A missile strike in Dubai just blew a hole in the business model of a Miami Lakes car exporter, wiping out ready-to-ship inventory and forcing an urgent rethink of how it moves vehicles around the globe. Dozens of brand-new cars are now effectively scrap, and the ripple effects are already stretching delivery timelines and fattening price tags for local fleets and rental operators that depend on fast, predictable turnaround.
Abe Chamoun, president of CAS Auto, told CBS Miami that 52 brand-new Nissan vehicles parked in a Dubai lot were damaged when a missile struck nearby. The blast left the cars unsellable and they are being treated as total losses, with Chamoun putting the hit at about $370,000. The vehicles had been lined up for export before the strike ruined the shipment.

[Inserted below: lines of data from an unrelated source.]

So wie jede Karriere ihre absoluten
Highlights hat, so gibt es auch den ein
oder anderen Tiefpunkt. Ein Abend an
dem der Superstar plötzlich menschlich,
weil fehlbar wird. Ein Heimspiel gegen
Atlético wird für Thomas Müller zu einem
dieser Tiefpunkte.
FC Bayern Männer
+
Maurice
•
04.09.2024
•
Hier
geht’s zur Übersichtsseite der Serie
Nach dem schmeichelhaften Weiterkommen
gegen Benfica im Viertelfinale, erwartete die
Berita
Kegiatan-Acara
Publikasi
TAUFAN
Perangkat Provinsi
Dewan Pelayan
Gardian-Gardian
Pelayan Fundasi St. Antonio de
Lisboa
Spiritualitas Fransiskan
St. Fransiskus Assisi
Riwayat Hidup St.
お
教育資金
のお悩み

CAS Auto markets itself as a global vehicle trader, moving overstock and fleet units from its Miami base to customers worldwide. The company leans on duty-free delivery and international listings to feed rental operators and fleet buyers. That model, which relies on low-cost, reliable shipping lanes and port storage, is now under heavy strain as conflict-linked disruptions spread across key maritime routes. For a look at the firm’s worldwide offerings, see CAS Auto.

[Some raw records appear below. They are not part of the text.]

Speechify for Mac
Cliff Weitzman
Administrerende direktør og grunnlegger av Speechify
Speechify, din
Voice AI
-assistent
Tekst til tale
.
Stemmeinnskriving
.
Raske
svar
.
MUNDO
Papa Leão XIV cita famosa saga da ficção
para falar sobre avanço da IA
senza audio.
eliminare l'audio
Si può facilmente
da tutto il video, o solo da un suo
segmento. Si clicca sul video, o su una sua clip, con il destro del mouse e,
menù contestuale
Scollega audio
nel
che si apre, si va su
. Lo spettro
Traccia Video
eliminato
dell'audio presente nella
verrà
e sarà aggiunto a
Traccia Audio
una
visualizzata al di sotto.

Hormuz Bottleneck Is Snarling Shipments
Commercial traffic through the Strait of Hormuz has cratered in recent weeks amid a wider Gulf conflict, with carriers and brokers treating the passage as effectively off-limits for many cargoes. Maritime intelligence and ship-tracking data show sharply reduced routings and sailings through the chokepoint, creating bottlenecks and pushing some shipments onto much longer voyages. Those detours are driving delays and a squeeze on available capacity, according to Windward.
Beyond the direct damage in Dubai, Chamoun said his team is already reworking shipping plans, rerouting some loads through alternative hubs, including Sri Lanka, and watching transportation and insurance costs climb fast. “The cost of shipping is way up, the marine insurance has doubled, quadrupled,” he told CBS Miami, adding that the spike ultimately lands on buyers and fleet operators.

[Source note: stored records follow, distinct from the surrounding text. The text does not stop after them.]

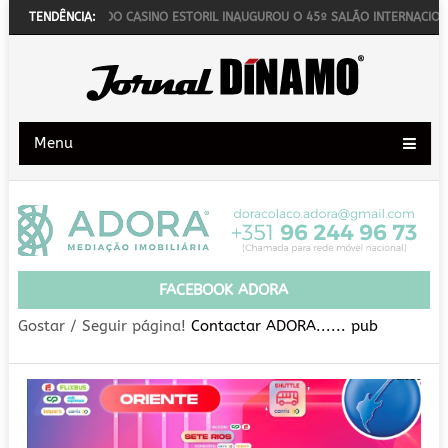
E ARTE DO CASINO ESTORIL INAUGUROU O 45º SALÃO INTERNACIONAL DE PINT
TENDÊNCIA:
Menu
FACEBOOK ADORA
Gostar / Seguir página!
Contactar ADORA...... pub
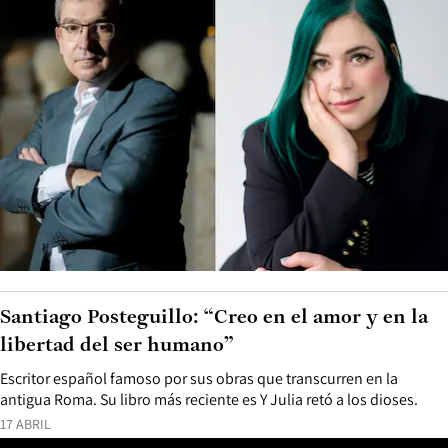
Santiago Posteguillo: “Creo en el amor y en la
libertad del ser humano”
Escritor español famoso por sus obras que transcurren en la
antigua Roma. Su libro más reciente es Y Julia retó a los dioses.
17 ABRIL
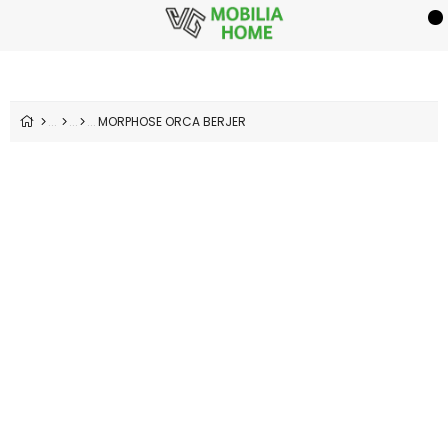
MORPHOSE ORCA BERJER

Reroutes Add Days And Surcharges
Major container lines have pulled routine services from Gulf and Red Sea corridors and are sending ships around the Cape of Good Hope instead, a workaround that typically tacks on 10 to 14 days to Asia-Europe sailings and pushes up fuel and charter costs. On top of the longer routes, carriers have rolled out emergency conflict surcharges and war-risk fees that add hundreds or even thousands of dollars to each container. Importers are the ones who end up paying those extras, according to reporting by The Guardian.
Insurers, meanwhile, have tightened or pulled back war-risk coverage for waters in and around the Gulf, forcing shippers to tack on expensive supplemental policies or leave cargo sitting. Industry reports detail notices from major marine insurers canceling war-risk policies beginning in early March, and track the resulting jump in spot freight rates and insurance premiums. That one-two punch on freight and coverage magnifies the financial shock for operators like CAS Auto; see Insurance Journal for insurer notices and market reaction.
For Miami-area dealers, rental agencies and fleet customers, the upshot is simple enough: longer waits, higher landed costs and tighter short-term supply. Industry advisories are telling shippers and buyers to check sailing schedules, carrier restrictions and war-risk add-ons before locking in purchases. CAS Auto says it is shifting inventory and coordinating with overseas partners to soften the blow where possible.
A member advisory from the Emirates Shipping Association spells out the carrier limitations and emergency surcharges that have been in place since early March, highlighting how quickly congestion at a few ports can ripple into higher retail prices half a world away, according to the Emirates Shipping Association.